Two methods of producing butter, and two for sugar too

18.04, Tuesday 5 May 2020

Trying to learn why the particular brand we buy is so tasty, I learnt that there are two methods of making butter:

The one I knew about is churning cream. I remember doing this as a kid: we’d collect the cream from the top of milk bottles (incidentally, why does milk and cream no longer separate?) and when we had enough, whip it to make butter.

It turns out this is called sweet cream butter.

The other method is cultured cream butter where the cream is allowed to ferment, like yoghurt, and the sugars turn to lactic acid (a sour taste) and diacetyl (the butter-y taste).

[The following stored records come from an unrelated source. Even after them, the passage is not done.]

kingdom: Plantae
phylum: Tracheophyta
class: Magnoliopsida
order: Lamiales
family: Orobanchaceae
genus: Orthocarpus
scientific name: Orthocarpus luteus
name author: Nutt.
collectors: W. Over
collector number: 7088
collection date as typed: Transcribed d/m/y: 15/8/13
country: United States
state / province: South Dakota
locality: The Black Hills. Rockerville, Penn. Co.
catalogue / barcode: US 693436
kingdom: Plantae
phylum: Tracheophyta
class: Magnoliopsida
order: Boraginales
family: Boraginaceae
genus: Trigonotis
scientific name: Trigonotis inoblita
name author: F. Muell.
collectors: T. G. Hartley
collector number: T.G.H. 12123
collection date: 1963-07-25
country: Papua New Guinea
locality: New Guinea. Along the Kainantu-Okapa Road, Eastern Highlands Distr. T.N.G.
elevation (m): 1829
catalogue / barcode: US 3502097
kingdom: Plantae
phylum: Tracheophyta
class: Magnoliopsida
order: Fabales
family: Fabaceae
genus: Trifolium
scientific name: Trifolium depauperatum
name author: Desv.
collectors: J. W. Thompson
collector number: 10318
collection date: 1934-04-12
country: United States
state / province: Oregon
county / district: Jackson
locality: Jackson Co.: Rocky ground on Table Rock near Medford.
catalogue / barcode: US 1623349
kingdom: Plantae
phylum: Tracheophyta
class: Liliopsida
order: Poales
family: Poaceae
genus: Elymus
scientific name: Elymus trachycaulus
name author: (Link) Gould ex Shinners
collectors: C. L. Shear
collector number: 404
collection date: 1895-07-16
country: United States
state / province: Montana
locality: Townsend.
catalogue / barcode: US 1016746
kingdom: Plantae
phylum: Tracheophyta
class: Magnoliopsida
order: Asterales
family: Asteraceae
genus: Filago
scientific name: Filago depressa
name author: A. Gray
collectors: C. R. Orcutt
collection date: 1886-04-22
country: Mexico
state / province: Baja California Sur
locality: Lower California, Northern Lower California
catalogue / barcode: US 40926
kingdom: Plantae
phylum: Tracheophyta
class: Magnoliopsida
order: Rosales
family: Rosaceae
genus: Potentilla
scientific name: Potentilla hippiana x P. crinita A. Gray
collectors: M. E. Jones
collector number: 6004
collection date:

It’s then whipped to make butter.

One advantage of cultured butter is that it’s now preserved, so it doesn’t need to be salted like sweet cream butter.

Cultured butter, a.k.a. European butter, is the method used by the brand I like. (Salted) sweet cream butter only became the main butter in the UK due to imports after the Second World War.

Who knew! Everyone apart from me probably. I thought butter was butter.


Sugar. Refined sugar can be made

  • from sugar cane
  • or sugar beet.

I grew up in the UK with two sugar companies: Tate & Lyle, which is I now know is cane sugar. And British Sugar, which it turns out is beet. Globally cane sugar is dominant, but in Europe beet sugar has 80% of the market as beet can be grown domestically.

Cane sugar is of course intrinsically connected to colonialism and slavery, and credit to the Tate galleries for including this in their history:

[It is] not possible to separate the Tate galleries from the history of colonial slavery from which in part they derive their existence.

I mean, it’s not reparations for Empire, it’s a web page. Maybe in the future there will be a Tate Museum of Colonialism to at least begin to recognise and explore the history (and present) on which the UK and, in particular, London is built.

Beet sugar. Years old, a management consultancy friend told me a story that is apparently legendary in, uh, management consultancy circles. The sugar market is insanely regulated: the quantity and prices of sugar beet to be purchased by British Sugar is set by regulation; the price and quantity of sugar sold is similarly fixed. Therefore profit is entirely dependent on operational efficiency.

So management consultants come in to do a bit of time-and-motion here, shave off a few seconds there, etc.

UNTIL,

ONE DAY,

one heroic besuited management consultant realised a by-product of running the refinery was hot air, and this was currently being vented. What if, instead, it could be used to run greenhouses?

And that’s how British Sugar became the largest producer of speciality salad tomatoes in the UK [pdf]. (Here’s a more readable article.)


Anyway, I’m totally into this topic of commodities that have two methods of production, which are completely distinct but - to the consumer, like me - totally interchangeable.

I mean, I’ve only got two so far and I don’t know of any others, but I’m keeping my eyes open.